WORK TO COMPLETE:
1. In the Jira database discussion below, what monthly cost is given for CData?
2. Decide whether each statement agrees with the Jira database discussion below, answering yes or no and quoting the words that decide it: (a) Atlassian Cloud offers direct access to the database. (b) Devart is described as better priced than cData. (c) Devart currently supports custom fields in Jira.

TEXT SHOWN:
*-*-*

I want to be able to connect to our cloud instance of the Jira database. I know there are 3rd party tools such as CData that do this, and these work really well, but at $650pm it's a bit on the expensive side.
It's clearly just a SQL based database sitting underneath, so I'd like to know if there is anyway I can connect to this, authenticated obviously, so that I can leverage some of the functionality that I can do in SQL but can't do in JQL.
It's obviously possible, as this must be how 3rd party tools work.
There is no direct access to the database on Atlassian Cloud!
I am not even sure if Atlassian persists every piece of information to a single relational database. I'd think that it is more distributed to multiple different storage (including relational, blob store, key-value pairs, etc.).
There are tools such as cData and Devart that provide access. cData is fine but very expensive. Devart is better priced, but it seems they do not currently support the custom fields in Jira which is kind of the point.

*-*-*

RAW DATA:
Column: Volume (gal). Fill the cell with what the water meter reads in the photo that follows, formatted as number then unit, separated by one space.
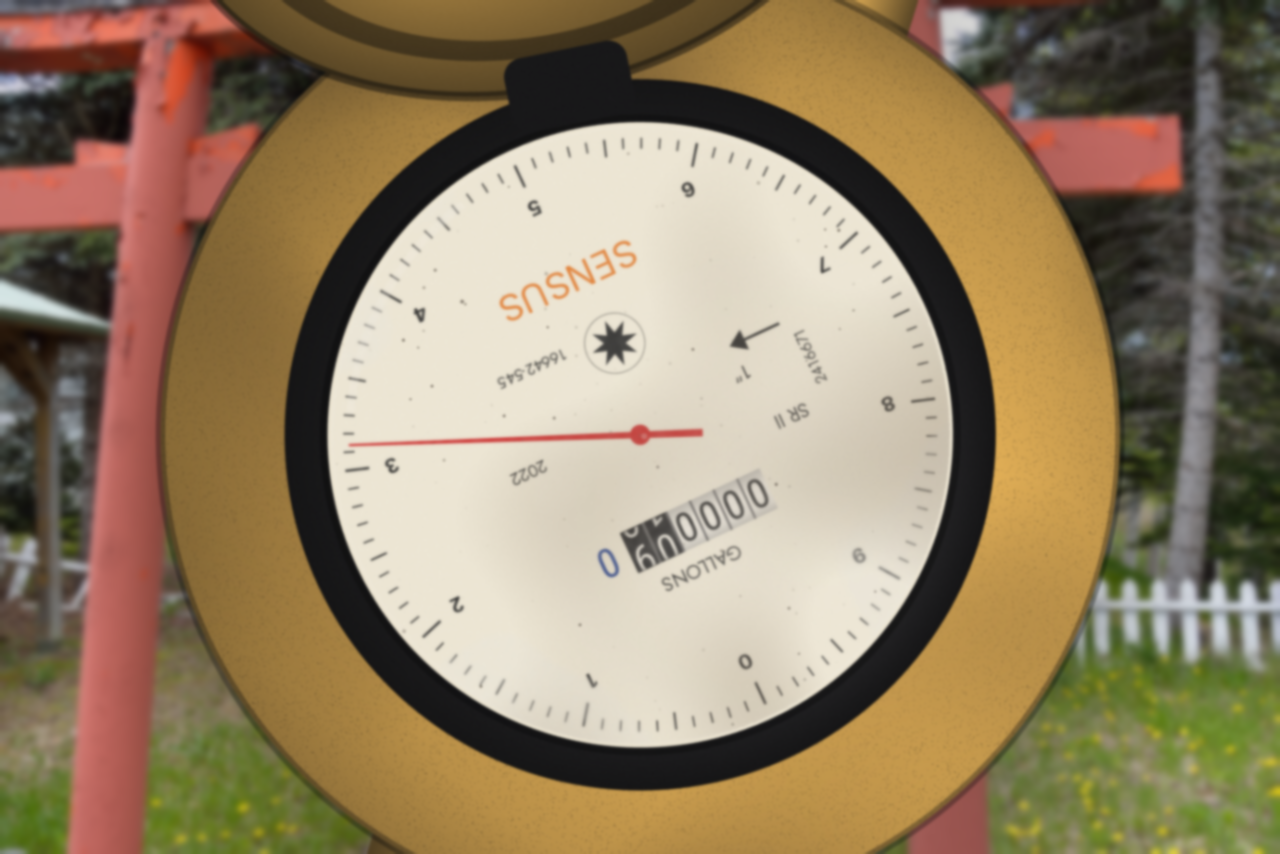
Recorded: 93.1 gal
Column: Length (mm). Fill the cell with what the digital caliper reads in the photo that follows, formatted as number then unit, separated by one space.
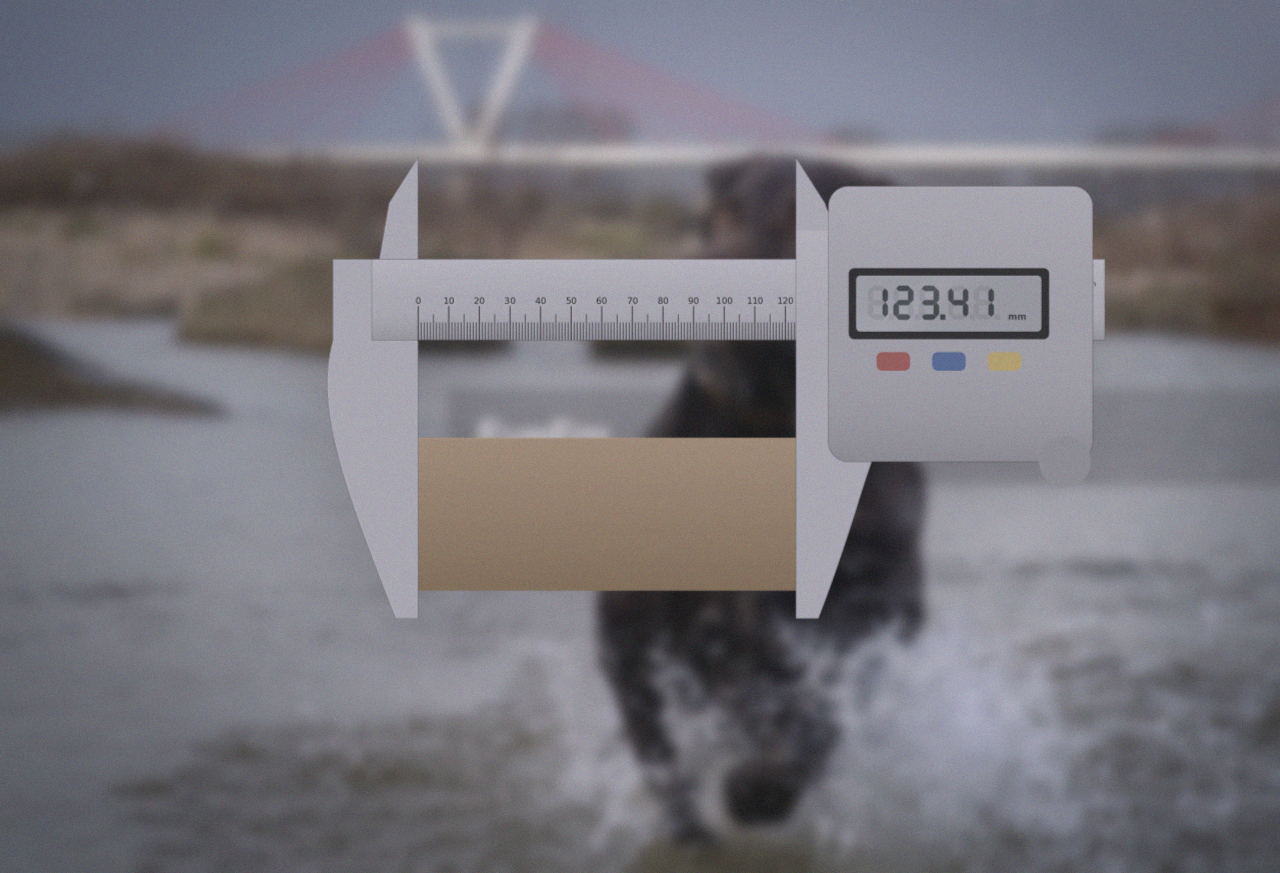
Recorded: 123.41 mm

*-*-*

ANSWERS:
1. $650 per month.

2.
(a) No: "There is no direct access to the database on Atlassian Cloud!"
(b) Yes: "Devart is better priced"
(c) No: "it seems they do not currently support the custom fields in Jira"